Thanks so much for starting this thread, EllieJayJay.
Well, I can tell you one thing, it was a shit Christmas.
Found out I was pregnant Dec 3. Was about a month gone. Didn't have many symptoms at all. Told DH, both thrilled. Weren't really TTC but not taking any contraceptives. Already have DS, who is 2. Great, we thought, nice gap between them both.
One week later started bleeding heavily, for around 3 /4 days. Figured I'd miscarried, even though there wasn't many clots or anything, but just thought that as it was early there mightn't be much. Had previous miscarriage where I was further gone, that happened very quickly, passed everything within an evening.
Anyway, I thought I was over it, that was a good two weeks ago, but last week starting having bad period type cramps and bleeding. Passed lots of clots. Passed the sac on Saturday. Horrendous. Size of a golf ball, it seemed to be stuck in my vagina. Scared to pull on it, but then it plopped into the loo. Grey and red. I picked it up and showed DH.
Sigh. Miscarriage is really shit. I have had two (one before DS was born) and the second one was worse than the first, due to the delayed actual miscarriage.
Bleeding has stopped, but I was bleeding for around a week. Not heavy, but like a period. Tummy feels more normal.

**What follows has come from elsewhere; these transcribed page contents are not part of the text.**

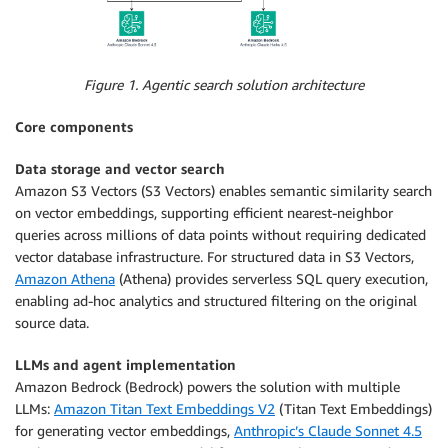
Figure 1. Agentic search solution architecture
Core components
Data storage and vector search
Amazon S3 Vectors (S3 Vectors) enables semantic similarity search
on vector embeddings, supporting efficient nearest-neighbor
queries across millions of data points without requiring dedicated
vector database infrastructure. For structured data in S3 Vectors,
Amazon Athena
(Athena) provides serverless SQL query execution,
enabling ad-hoc analytics and structured filtering on the original
source data.
LLMs and agent implementation
Amazon Bedrock (Bedrock) powers the solution with multiple
LLMs:
Amazon Titan Text Embeddings V2
(Titan Text Embeddings)
for generating vector embeddings,
Anthropic’s Claude Sonnet 4.5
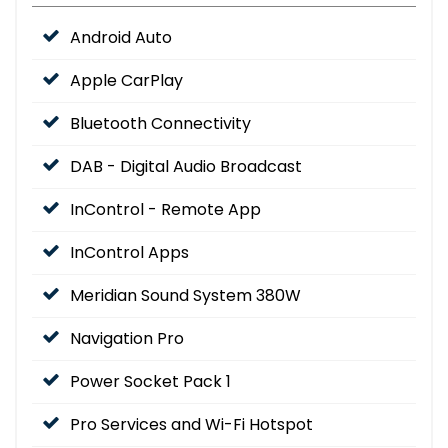
Android Auto
Apple CarPlay
Bluetooth Connectivity
DAB - Digital Audio Broadcast
InControl - Remote App
InControl Apps
Meridian Sound System 380W
Navigation Pro
Power Socket Pack 1
Pro Services and Wi-Fi Hotspot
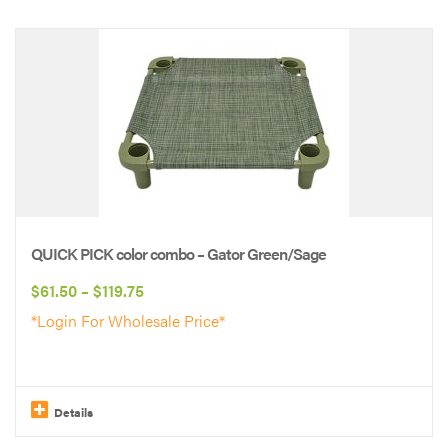
This
product
has
multiple
variants.
The
options
may
be
QUICK PICK color combo – Gator Green/Sage
chosen
Price
$
61.50
–
$
119.75
on
range:
*Login For Wholesale Price*
the
$61.50
product
through
page
$119.75
Details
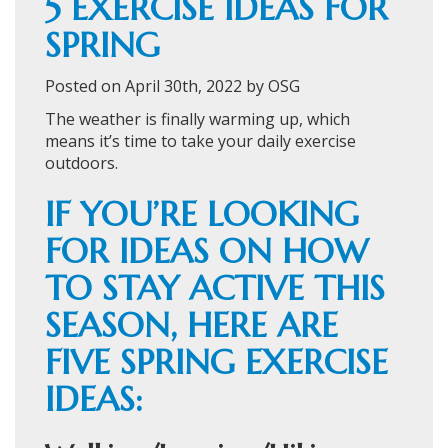
5 EXERCISE IDEAS FOR
SPRING
Posted on April 30th, 2022 by OSG
The weather is finally warming up, which
means it’s time to take your daily exercise
outdoors.
IF YOU’RE LOOKING
FOR IDEAS ON HOW
TO STAY ACTIVE THIS
SEASON, HERE ARE
FIVE SPRING EXERCISE
IDEAS:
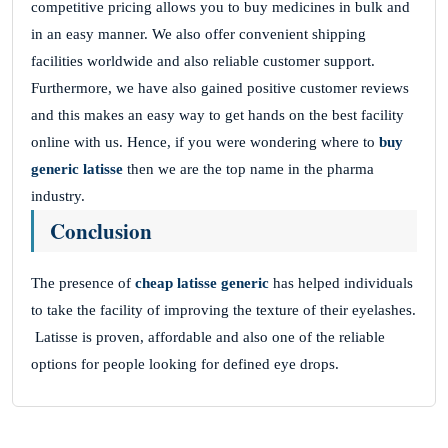
competitive pricing allows you to buy medicines in bulk and
in an easy manner. We also offer convenient shipping
facilities worldwide and also reliable customer support.
Furthermore, we have also gained positive customer reviews
and this makes an easy way to get hands on the best facility
online with us. Hence, if you were wondering where to
buy
generic latisse
then we are the top name in the pharma
industry.
Conclusion
The presence of
cheap latisse generic
has helped individuals
to take the facility of improving the texture of their eyelashes.
Latisse is proven, affordable and also one of the reliable
options for people looking for defined eye drops.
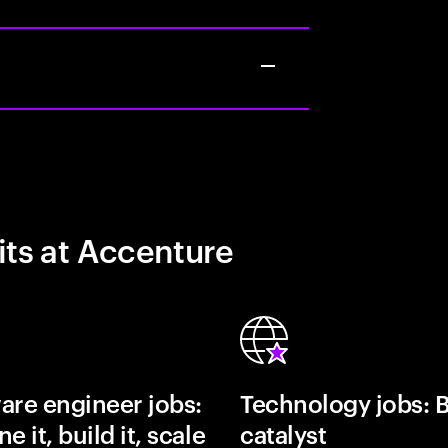
its at Accenture
are engineer jobs:
Technology jobs: 
e it, build it, scale
catalyst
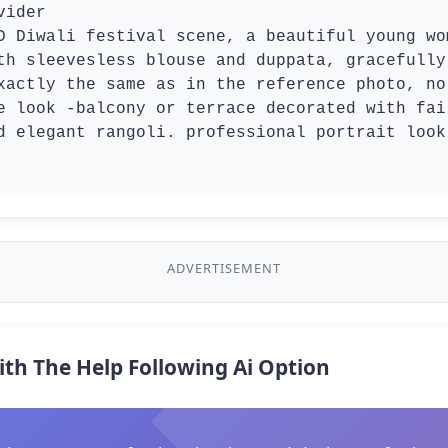
ider

th sleevesless blouse and duppata, gracefully
xactly the same as in the reference photo, no
e look -balcony or terrace decorated with fai
d elegant rangoli. professional portrait look

ADVERTISEMENT
ith The Help Following Ai Option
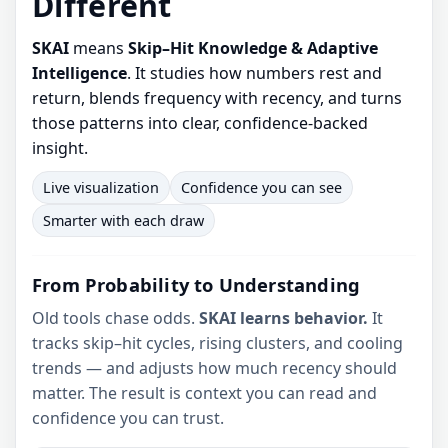
Different
SKAI
means
Skip–Hit Knowledge & Adaptive
Intelligence
. It studies how numbers rest and
return, blends frequency with recency, and turns
those patterns into clear, confidence-backed
insight.
Live visualization
Confidence you can see
Smarter with each draw
From Probability to Understanding
Old tools chase odds.
SKAI learns behavior.
It
tracks skip–hit cycles, rising clusters, and cooling
trends — and adjusts how much recency should
matter. The result is context you can read and
confidence you can trust.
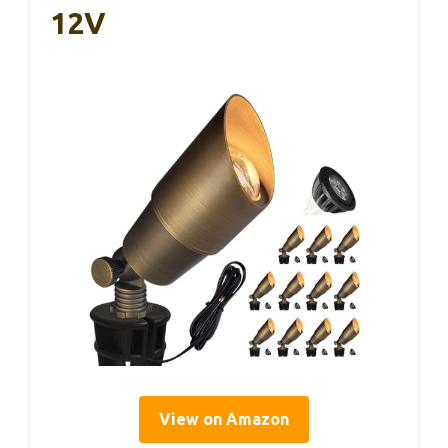
12V
View on Amazon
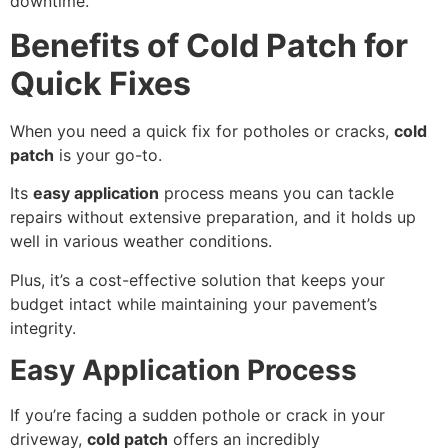
downtime.
Benefits of Cold Patch for
Quick Fixes
When you need a quick fix for potholes or cracks,
cold
patch
is your go-to.
Its
easy application
process means you can tackle
repairs without extensive preparation, and it holds up
well in various weather conditions.
Plus, it’s a cost-effective solution that keeps your
budget intact while maintaining your pavement’s
integrity.
Easy Application Process
If you’re facing a sudden pothole or crack in your
driveway,
cold patch
offers an incredibly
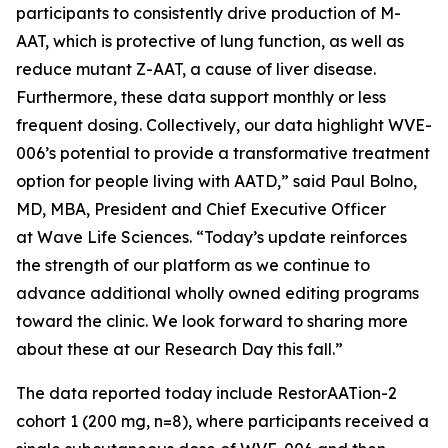
participants to consistently drive production of M-
AAT, which is protective of lung function, as well as
reduce mutant Z-AAT, a cause of liver disease.
Furthermore, these data support monthly or less
frequent dosing. Collectively, our data highlight WVE-
006’s potential to provide a transformative treatment
option for people living with AATD,” said Paul Bolno,
MD, MBA, President and Chief Executive Officer
at Wave Life Sciences. “Today’s update reinforces
the strength of our platform as we continue to
advance additional wholly owned editing programs
toward the clinic. We look forward to sharing more
about these at our Research Day this fall.”
The data reported today include RestorAATion-2
cohort 1 (200 mg, n=8), where participants received a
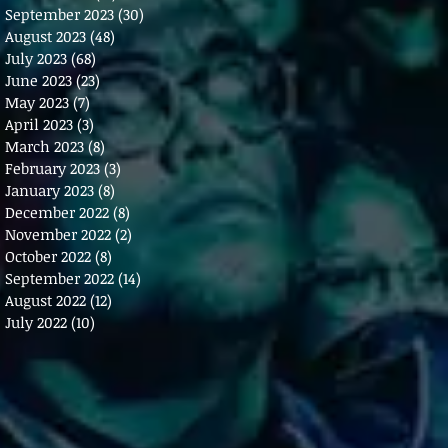
September 2023
(30)
30 posts
August 2023
(48)
48 posts
July 2023
(68)
68 posts
June 2023
(23)
23 posts
May 2023
(7)
7 posts
April 2023
(3)
3 posts
March 2023
(8)
8 posts
February 2023
(3)
3 posts
January 2023
(8)
8 posts
December 2022
(8)
8 posts
November 2022
(2)
2 posts
October 2022
(8)
8 posts
September 2022
(14)
14 posts
August 2022
(12)
12 posts
July 2022
(10)
10 posts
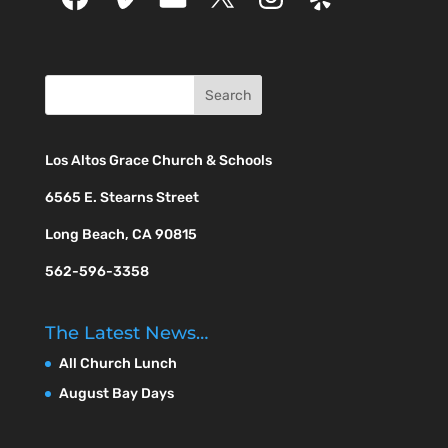
Los Altos Grace Church & Schools
6565 E. Stearns Street
Long Beach, CA 90815
562-596-3358
The Latest News…
All Church Lunch
August Bay Days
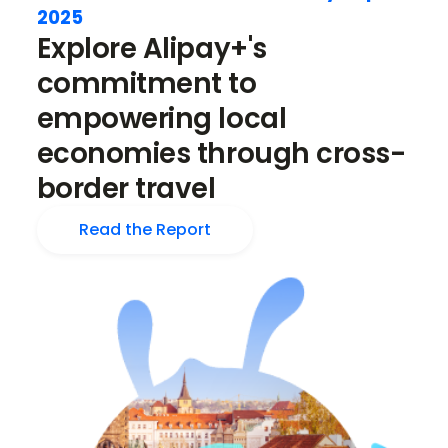
2025
Explore Alipay+'s
commitment to
empowering local
economies through cross-
border travel
Read the Report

Just wanted to write all this down, feels cathartic.
Now all my energy is going into TTC again. Wanted to announce at Christmas but obviously didn't as miscarriage had happened by then. Final nail in the coffin was my idiot SIL noticing me not drinking and asking me 'Are you pregnant?'. Stupid bitch. No, I'm fucking not, not anymore.
How do you all find the strength? Not just emotionally but physically? And what on earth do women in Third World countries do, miscarrying and then just trying to keep alive?
Sorry about the long post - but it feels good.
Thanks to everyone for posting, it really helps.